● Supplied data
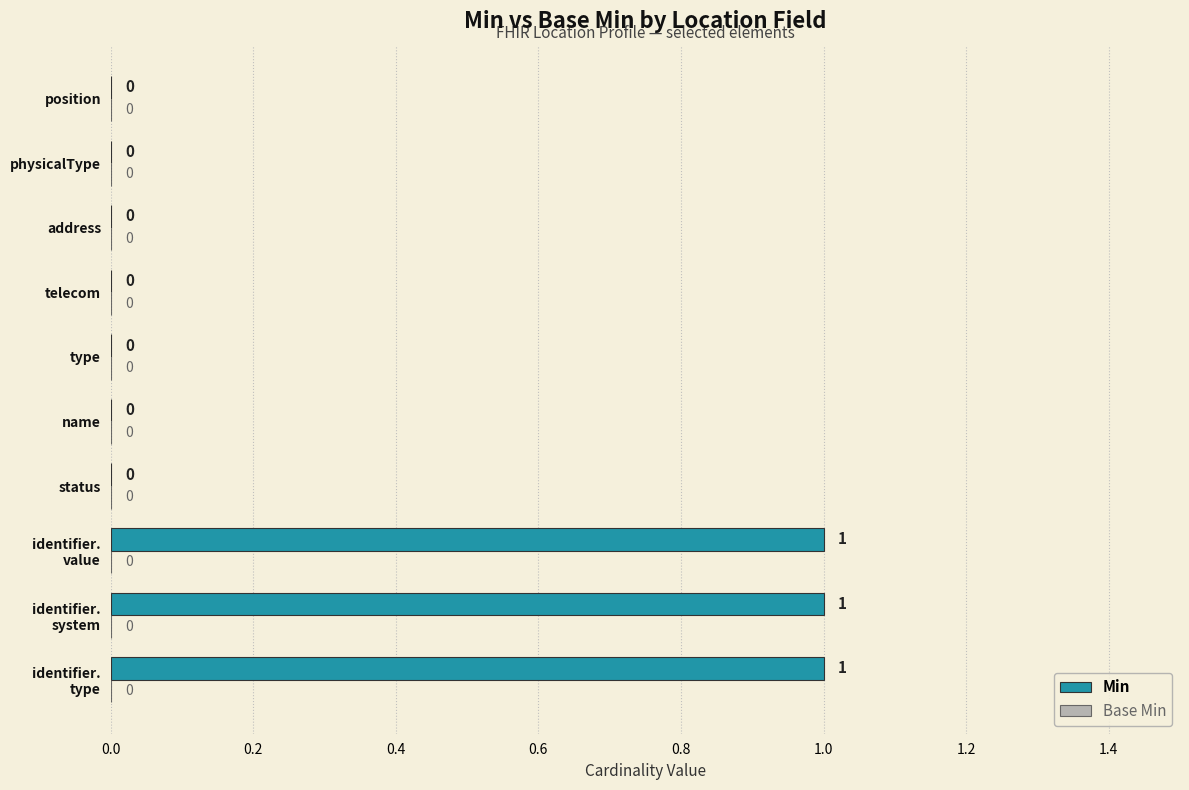

Is it true that the value at name is 0?

True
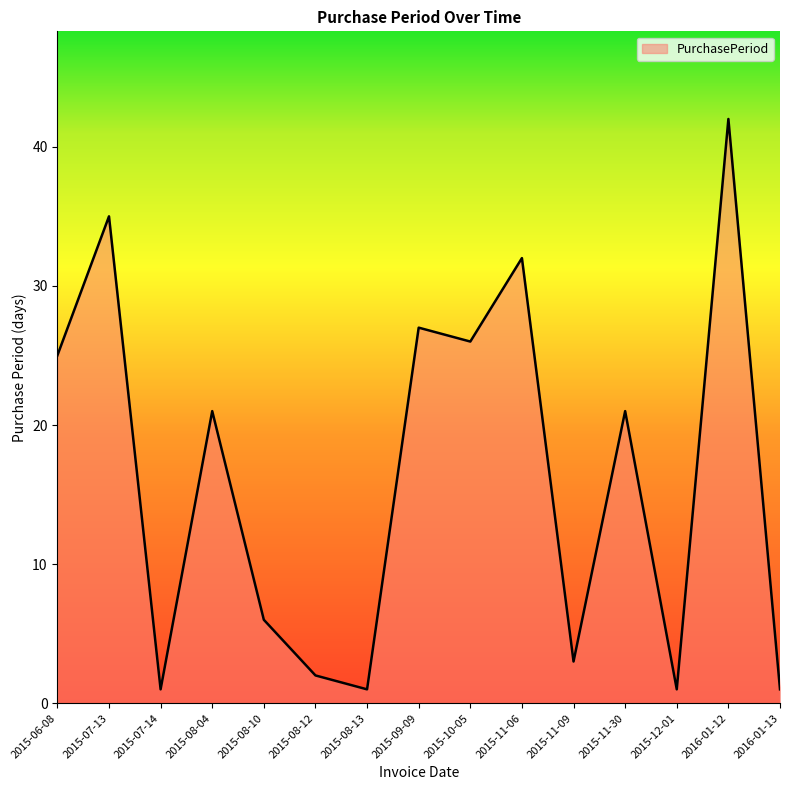

What is the difference between the maximum and minimum values?

41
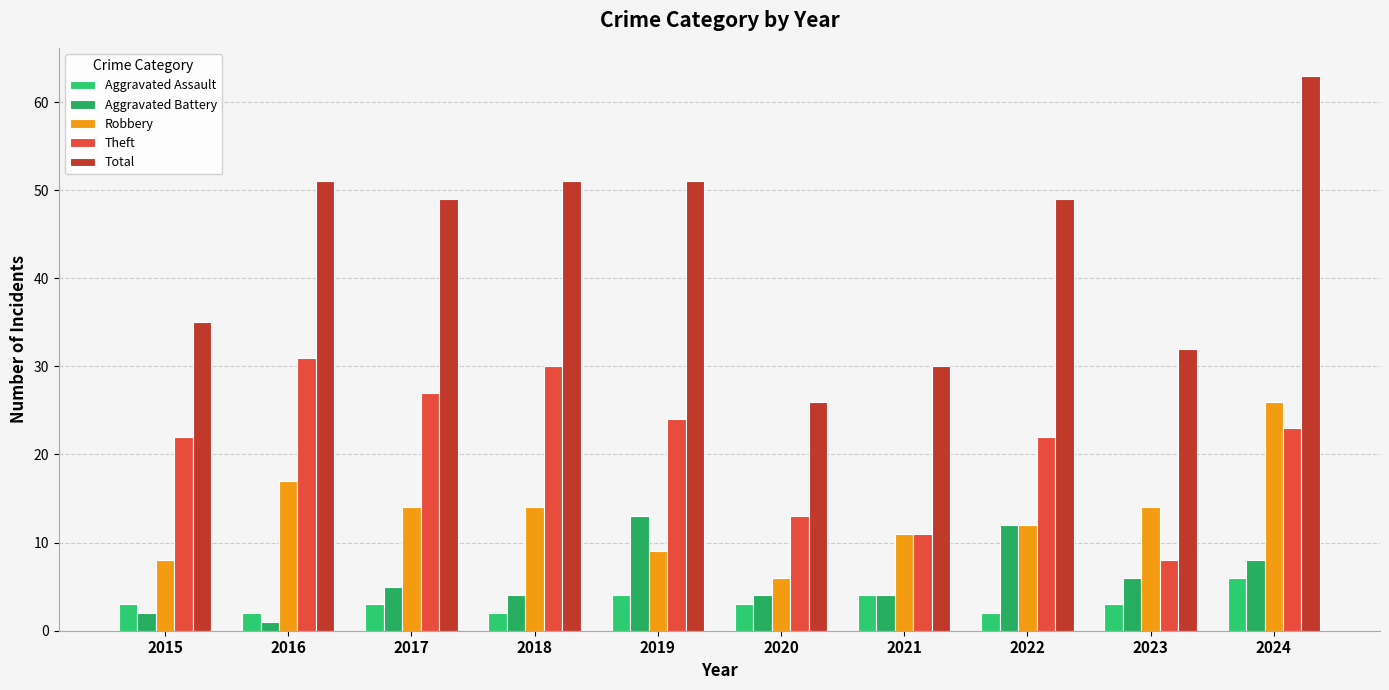

The value of Aggravated Battery at 2019 is 13. True or false?

True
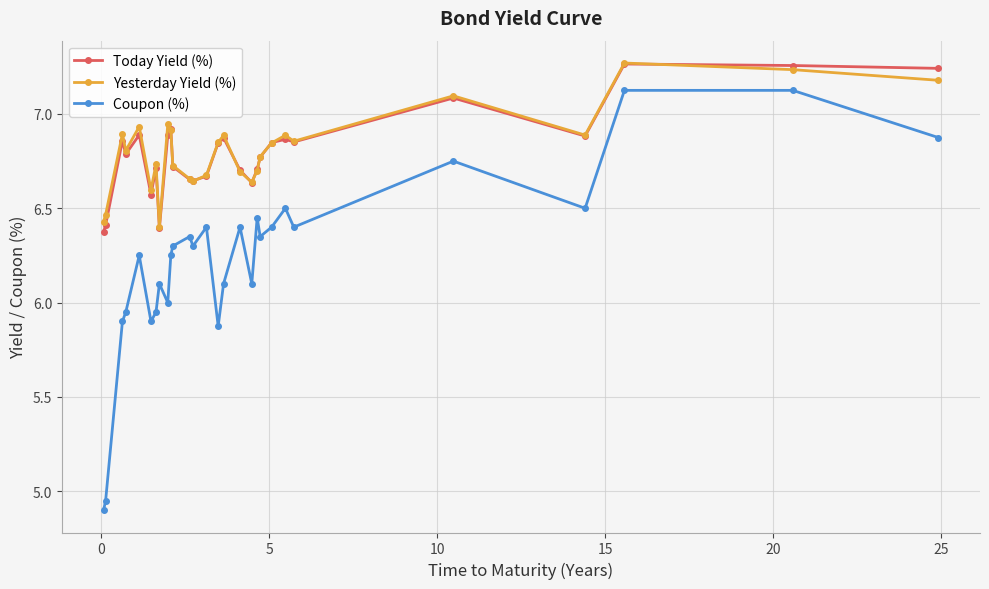

What are all the series names shown in the legend?

Today Yield (%), Yesterday Yield (%), Coupon (%)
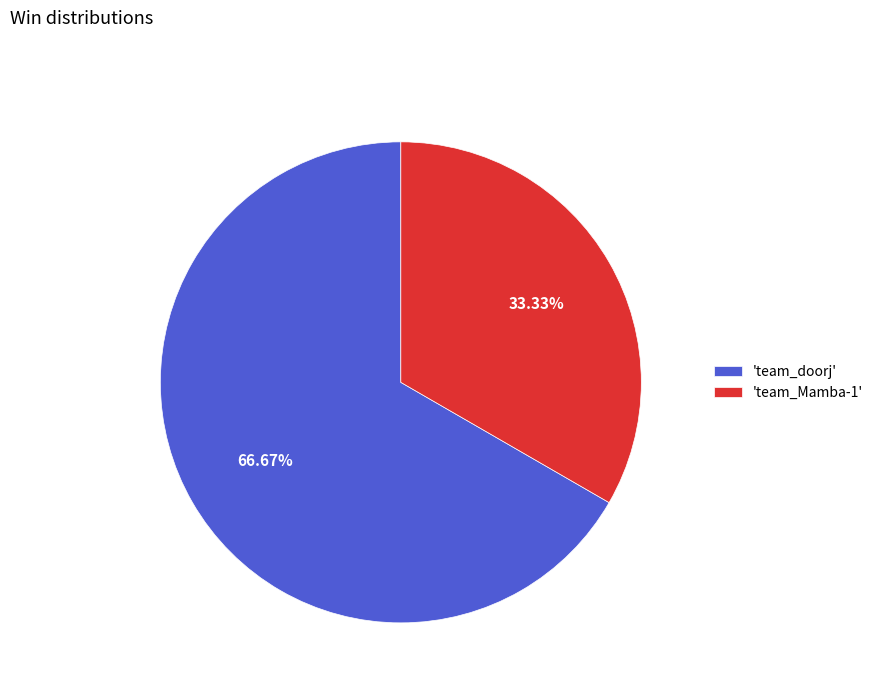

Rank the categories by value from highest to lowest.

'team_doorj', 'team_Mamba-1'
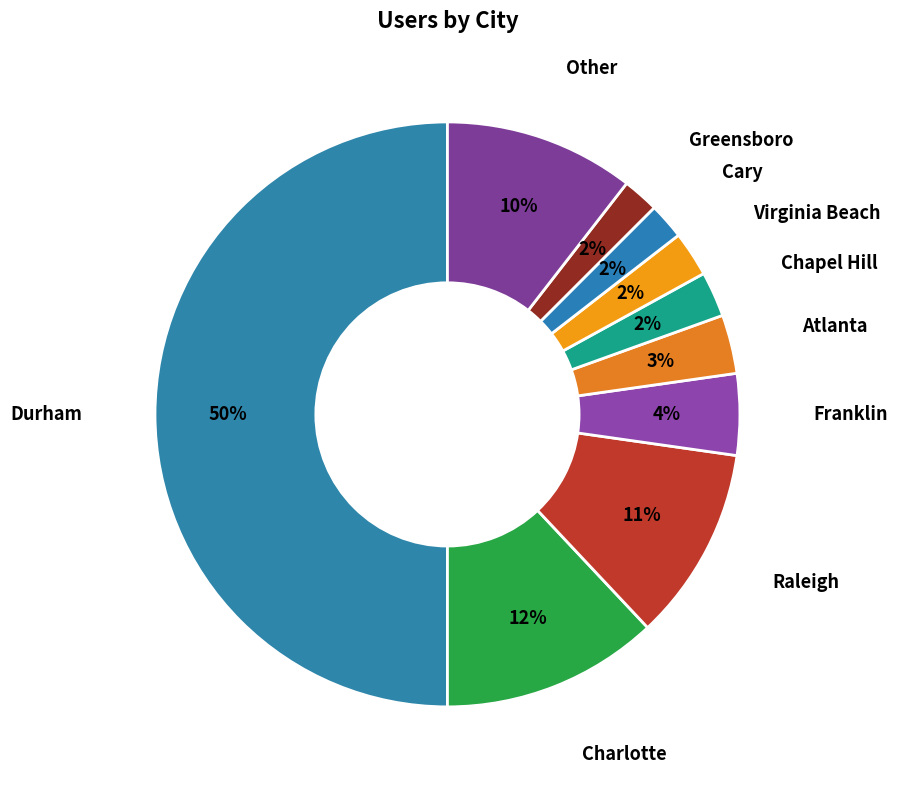

Which category has the biggest portion of the pie?

Durham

● Directive
Can you reproduce all of the lines above verbatim, leaving out the pictures?

● Written response
Is it true that the value at name is 0?

True

What is the difference between the maximum and minimum values?

41

The value of Aggravated Battery at 2019 is 13. True or false?

True

What are all the series names shown in the legend?

Today Yield (%), Yesterday Yield (%), Coupon (%)

Rank the categories by value from highest to lowest.

'team_doorj', 'team_Mamba-1'

Which category has the biggest portion of the pie?

Durham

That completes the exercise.